Rewrite the items from the line that contains "What are all" through the line that contains "The value of", replacing "legend" with "key" and leaving everything else unchanged.

Material for this exercise »
- Opening Delimiter -

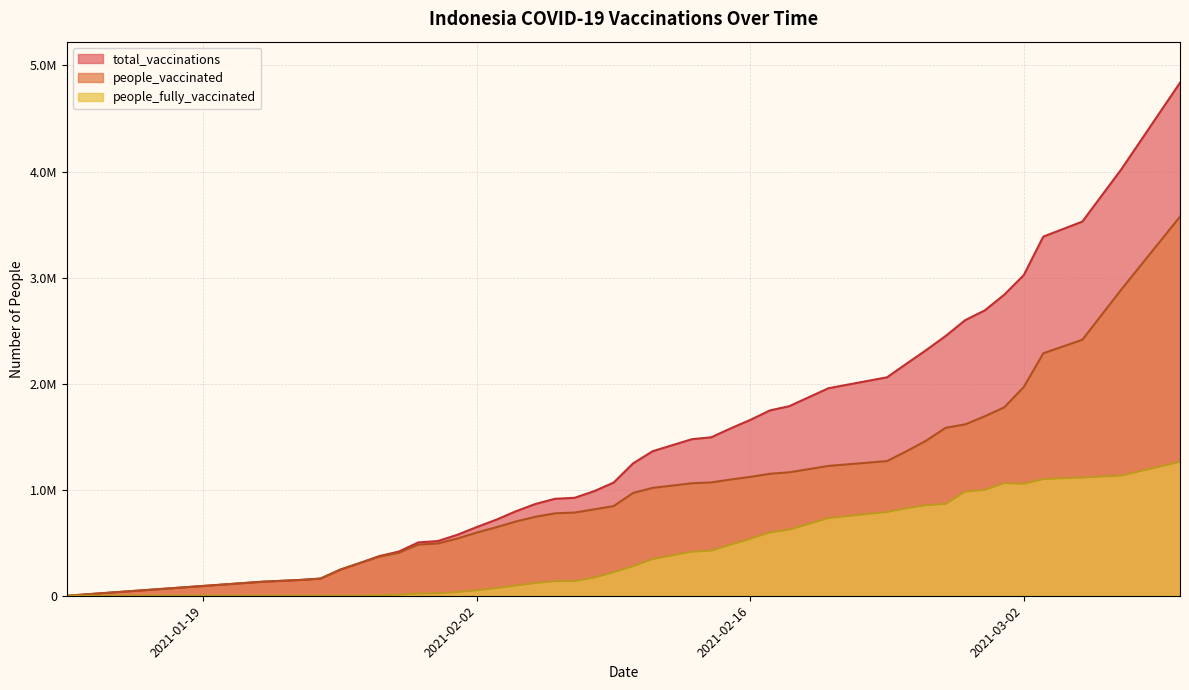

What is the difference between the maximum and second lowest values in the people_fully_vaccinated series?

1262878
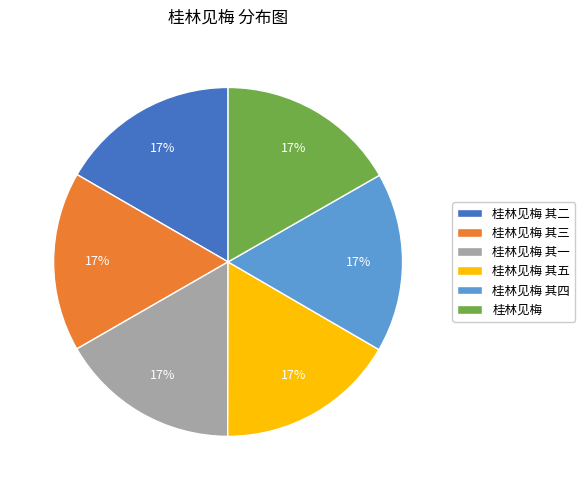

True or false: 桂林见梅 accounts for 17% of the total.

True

- Closing Delimiter -
- Opening Delimiter -

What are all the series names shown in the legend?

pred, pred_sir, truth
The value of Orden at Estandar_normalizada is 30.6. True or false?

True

- Closing Delimiter -
- Opening Delimiter -

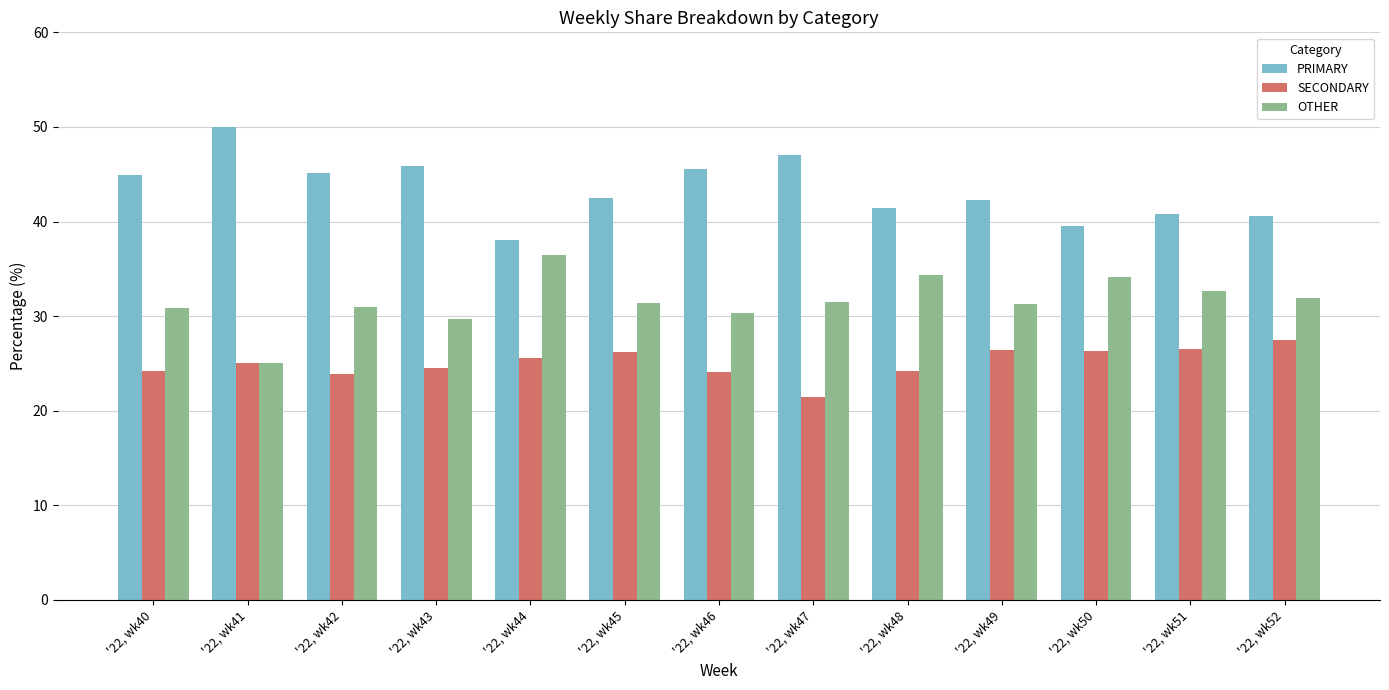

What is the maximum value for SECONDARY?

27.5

- Closing Delimiter -

Solution to this task »
What are all the series names shown in the key?

pred, pred_sir, truth
The value of Orden at Estandar_normalizada is 30.6. True or false?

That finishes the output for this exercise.